Objectives/hypothesis: To evaluate outcomes after cochlear implantation in children with anomalous cochleovestibular anatomy, a review of radiological classification, surgical implantation, and outcome of 103 children with such anomalies was performed. The hypothesis was that children with anomalous cochleovestibular anatomy would have poorer outcomes and therefore be poorer candidates as a result of their diminished ability to interpolate and use auditory information delivered through a cochlear implant.
Study design: A series of studies was carried out to review the cochleovestibular anomalies among 298 children implanted over the decade ending in January 2002. Children were grouped based on cochleovestibular anatomy as follows: normal (n = 195), common cavity deformity (n = 8), hypoplastic cochlea (n = 16), incomplete partition (n = 42), and vestibular aqueduct enlargement (n = 37). Concomitant anomalies of the posterior labyrinth (n = 26) and internal auditory canal/cochlear canal (n = 11) were also identified. Findings at surgery, postoperative speech perception outcomes, and speech processor programmability were examined as a function of cochleovestibular anatomy.
Methods: A database containing demographics (age at implant, duration of implant use), audiological characteristics, pure-tone average, surgical findings (cerebrospinal fluid leak/perilymph leak, abnormal facial nerve anatomy), speech perception data (from two closed-set and three open-set tests), and data relating to speech processor programmability were used for analysis. Electrically evoked auditory brainstem response was measured in 94 of the children (2 cases of common cavity deformity, 7 of hypoplastic cochlea; 10 of incomplete partition; and 12 of vestibular aqueduct enlargement). Response morphological findings were assessed by visual inspection of the waveforms. Data were analyzed using analyses of variance with post hoc testing using the Bonferroni multiple-comparisons test. To further assess differences in outcomes between different categories of cochleovestibular anomalies, linear regression analyses were performed. The significance level was set at P < .05.
Results: The use of high-resolution imaging techniques resulted in the detection of a cochleovestibular anomaly in 35% of implanted ears. Implantation was more challenging in 24% of the children as a result of abnormal middle ear anatomy (17.5%) or cerebrospinal fluid leak/perilymph leak (6.7%). There was no significant difference in speech perception scores in children with anomalous cochleae compared with children with normal cochleovestibular anatomy. Children with narrowing of the internal auditory canal/cochlear canal performed more poorly than all other groups. Children with common cavity deformity and hypoplastic cochlea had reduced dynamic range and increased incidence of facial simulation and were judged to be more difficult to program despite the fact that no fewer electrodes were inserted. Children with common cavity deformity and hypoplastic cochlea tended to require wider pulse widths more often than children in other groups, and these requirements were associated with abnormal morphological findings on evoked auditory brainstem response testing.

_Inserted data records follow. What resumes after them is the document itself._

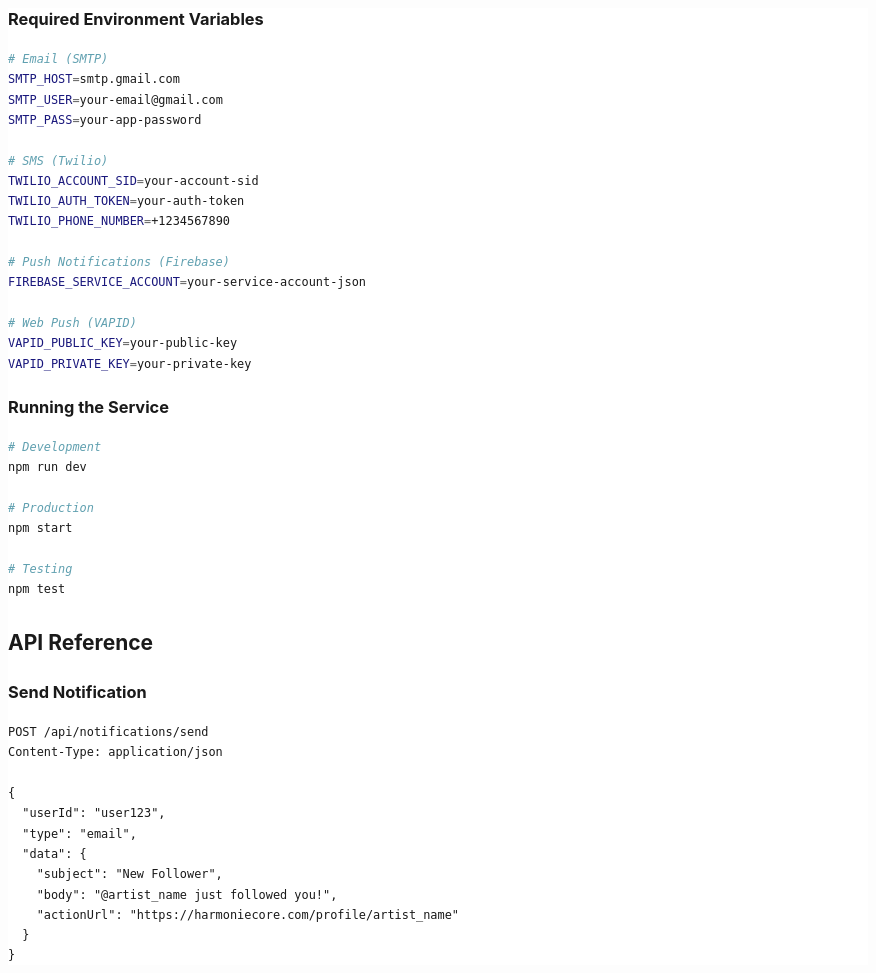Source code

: ### Required Environment Variables

```bash
# Email (SMTP)
SMTP_HOST=smtp.gmail.com
SMTP_USER=your-email@gmail.com
SMTP_PASS=your-app-password

# SMS (Twilio)
TWILIO_ACCOUNT_SID=your-account-sid
TWILIO_AUTH_TOKEN=your-auth-token
TWILIO_PHONE_NUMBER=+1234567890

# Push Notifications (Firebase)
FIREBASE_SERVICE_ACCOUNT=your-service-account-json

# Web Push (VAPID)
VAPID_PUBLIC_KEY=your-public-key
VAPID_PRIVATE_KEY=your-private-key
```

### Running the Service

```bash
# Development
npm run dev

# Production
npm start

# Testing
npm test
```

## API Reference

### Send Notification

```http
POST /api/notifications/send
Content-Type: application/json

{
  "userId": "user123",
  "type": "email",
  "data": {
    "subject": "New Follower",
    "body": "@artist_name just followed you!",
    "actionUrl": "https://harmoniecore.com/profile/artist_name"
  }
}
```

Conclusion: The authors have been continuing to assess the candidacy of each child applying for cochlear implantation individually, and the results of present study have suggested that the presence of anomalous cochleovestibular anatomy, with the exception of narrowing of the internal auditory canal/cochlear canal, should not play a significant role in candidacy assessment. Children with narrow internal auditory canal/cochlear canal should be carefully and individually considered. In children with anomalous cochleovestibular anatomy, the potentially increased difficulty in the establishment of optimal stimulation levels and the higher potential for surgical difficulty must be weighed in candidacy decisions but do not universally preclude successful implantation and a good outcome.